# Pet room



## Mitsy (Apr 8, 2013)

So I am converting part of the storage room into a pet room for my bunnies and guinea pigs, I was thinking that I could put the rats and hamster in there to but I would have to keep the door open for heat in there as there is only a small heater in there and the cats ad dogs would be able to get in. I plan on putting a baby gate in the door actually so the dogs don't get in incase they pee on something.

Anyways the floor is not done in the storage room and the walls aren't either, I was just wondering if anyone had any ideas to make it more enjoyable in there. I plan on putting some girly things in there and a blanket on the floor with a tarp under it to keep the floor safe. Storage ideas? Fun active outside the cage toys that would be great for the bunnies and guinea pigs to have. 

I do take them out with out the storage room going to be a pet room but that is only in the hall way so it is hard to actually set anything up in there for them.


----------



## nanashi7 (Jun 5, 2013)

Cardboard boxes. My sisters rabbit loved laying in them, destroying them, etc. Just make sure to cover the floors completely so s/he can get traction when running around. 

For the guineas, maybe you could make a section of grass (like they sell for birds), my sister had guineas and when they were outside they went nuts - never saw a guinea pig look so playful!

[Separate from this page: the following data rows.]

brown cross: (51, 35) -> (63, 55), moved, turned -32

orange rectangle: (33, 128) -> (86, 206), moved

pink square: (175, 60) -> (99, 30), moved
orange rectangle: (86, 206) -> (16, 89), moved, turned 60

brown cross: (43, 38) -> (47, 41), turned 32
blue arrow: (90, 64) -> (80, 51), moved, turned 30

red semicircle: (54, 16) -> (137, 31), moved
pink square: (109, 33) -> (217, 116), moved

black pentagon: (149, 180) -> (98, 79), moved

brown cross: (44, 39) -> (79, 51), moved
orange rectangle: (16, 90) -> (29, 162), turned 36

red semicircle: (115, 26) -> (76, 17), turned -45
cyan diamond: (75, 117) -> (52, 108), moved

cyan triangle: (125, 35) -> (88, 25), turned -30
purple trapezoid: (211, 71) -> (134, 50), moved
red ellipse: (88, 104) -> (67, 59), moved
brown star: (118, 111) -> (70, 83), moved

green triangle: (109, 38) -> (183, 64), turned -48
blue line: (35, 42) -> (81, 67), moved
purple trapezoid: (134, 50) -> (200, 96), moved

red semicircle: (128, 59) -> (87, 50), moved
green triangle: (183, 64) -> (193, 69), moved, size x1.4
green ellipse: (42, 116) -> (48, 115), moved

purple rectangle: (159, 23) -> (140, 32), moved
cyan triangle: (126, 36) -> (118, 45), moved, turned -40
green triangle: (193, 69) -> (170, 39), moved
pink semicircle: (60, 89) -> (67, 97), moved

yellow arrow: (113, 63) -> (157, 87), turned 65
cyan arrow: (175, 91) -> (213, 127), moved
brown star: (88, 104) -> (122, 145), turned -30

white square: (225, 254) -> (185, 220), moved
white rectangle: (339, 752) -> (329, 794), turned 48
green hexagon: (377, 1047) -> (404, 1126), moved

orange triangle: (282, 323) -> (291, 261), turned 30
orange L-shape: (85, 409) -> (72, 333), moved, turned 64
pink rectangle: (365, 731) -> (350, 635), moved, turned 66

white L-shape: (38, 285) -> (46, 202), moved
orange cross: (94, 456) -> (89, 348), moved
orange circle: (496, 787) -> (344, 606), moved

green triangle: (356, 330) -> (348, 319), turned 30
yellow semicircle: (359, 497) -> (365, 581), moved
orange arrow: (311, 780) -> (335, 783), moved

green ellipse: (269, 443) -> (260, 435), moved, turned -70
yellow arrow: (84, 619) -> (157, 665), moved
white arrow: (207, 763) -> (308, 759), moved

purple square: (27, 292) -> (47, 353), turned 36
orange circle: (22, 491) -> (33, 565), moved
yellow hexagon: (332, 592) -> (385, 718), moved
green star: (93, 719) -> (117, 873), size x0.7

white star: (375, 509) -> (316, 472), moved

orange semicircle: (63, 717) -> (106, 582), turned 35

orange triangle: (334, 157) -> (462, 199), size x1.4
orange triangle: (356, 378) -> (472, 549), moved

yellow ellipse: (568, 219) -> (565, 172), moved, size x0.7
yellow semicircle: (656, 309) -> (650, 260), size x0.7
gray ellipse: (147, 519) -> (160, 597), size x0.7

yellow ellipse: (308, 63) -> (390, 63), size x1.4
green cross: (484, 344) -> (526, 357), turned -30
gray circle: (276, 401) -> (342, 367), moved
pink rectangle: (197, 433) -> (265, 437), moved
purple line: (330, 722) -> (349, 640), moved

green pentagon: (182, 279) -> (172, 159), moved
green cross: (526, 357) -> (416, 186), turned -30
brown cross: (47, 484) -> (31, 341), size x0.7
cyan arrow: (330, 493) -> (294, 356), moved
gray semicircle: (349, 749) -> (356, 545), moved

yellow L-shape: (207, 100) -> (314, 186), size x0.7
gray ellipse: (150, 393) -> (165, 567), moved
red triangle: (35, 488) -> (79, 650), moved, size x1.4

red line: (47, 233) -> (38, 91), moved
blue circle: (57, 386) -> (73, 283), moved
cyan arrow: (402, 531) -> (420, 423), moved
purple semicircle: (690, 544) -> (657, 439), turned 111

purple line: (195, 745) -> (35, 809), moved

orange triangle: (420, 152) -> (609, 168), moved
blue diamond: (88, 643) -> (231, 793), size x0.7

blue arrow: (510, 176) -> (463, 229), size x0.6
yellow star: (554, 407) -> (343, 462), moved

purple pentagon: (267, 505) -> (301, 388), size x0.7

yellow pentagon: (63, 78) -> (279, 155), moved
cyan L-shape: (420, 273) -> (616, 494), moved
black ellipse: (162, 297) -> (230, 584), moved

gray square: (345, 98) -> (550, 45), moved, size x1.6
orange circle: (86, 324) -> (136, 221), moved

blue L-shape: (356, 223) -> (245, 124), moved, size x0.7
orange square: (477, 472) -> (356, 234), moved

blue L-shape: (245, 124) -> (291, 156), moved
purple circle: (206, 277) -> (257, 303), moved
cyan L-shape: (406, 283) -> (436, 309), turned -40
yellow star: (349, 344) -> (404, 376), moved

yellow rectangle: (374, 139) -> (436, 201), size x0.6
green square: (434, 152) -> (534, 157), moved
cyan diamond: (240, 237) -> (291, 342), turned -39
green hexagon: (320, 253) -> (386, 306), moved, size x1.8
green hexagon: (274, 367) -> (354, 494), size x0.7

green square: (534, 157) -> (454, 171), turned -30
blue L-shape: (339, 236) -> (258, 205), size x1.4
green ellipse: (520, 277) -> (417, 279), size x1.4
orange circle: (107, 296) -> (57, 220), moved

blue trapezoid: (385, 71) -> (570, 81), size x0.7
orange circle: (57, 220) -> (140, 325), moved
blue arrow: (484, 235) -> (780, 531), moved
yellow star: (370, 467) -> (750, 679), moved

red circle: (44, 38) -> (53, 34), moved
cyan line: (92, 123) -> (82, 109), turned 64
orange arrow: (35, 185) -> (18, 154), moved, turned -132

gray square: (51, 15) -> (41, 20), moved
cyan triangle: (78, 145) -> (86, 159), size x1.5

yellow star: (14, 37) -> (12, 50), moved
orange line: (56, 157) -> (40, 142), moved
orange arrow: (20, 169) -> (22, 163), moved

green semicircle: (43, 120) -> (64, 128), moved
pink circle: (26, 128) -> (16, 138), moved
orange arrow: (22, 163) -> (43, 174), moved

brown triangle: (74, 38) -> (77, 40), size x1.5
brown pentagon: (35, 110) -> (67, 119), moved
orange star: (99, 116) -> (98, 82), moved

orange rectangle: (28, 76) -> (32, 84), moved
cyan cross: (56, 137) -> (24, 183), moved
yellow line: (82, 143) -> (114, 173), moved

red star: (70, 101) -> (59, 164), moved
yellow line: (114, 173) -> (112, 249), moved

I've seen people zip tie coroplast into a baby gate to make a solid surface thst inescapable even for rats. 


Sent from Petguide.com Free App


----------



## Mitsy (Apr 8, 2013)

Thanks, yeah see the cats are crazy for them one was in my room and he jumped at the rats cage, So the rats and hamster stay in my room sense I can keep my door closed. I will probably have alittle more then a 15-15 foot room I think? for the bunnies and guinea pigs. I was thinking of putting a tarp down then towels and then a big fleece blanket maybe? we have an air hockey table in there that we don't use so I think I might set it up and get another blanket and cover the top then find away to stack the guinea pig cages maybe or use the top for storage/ place to keep none pet safe stuff on, and then under it maybe but the ends of tow of the cages under it.


----------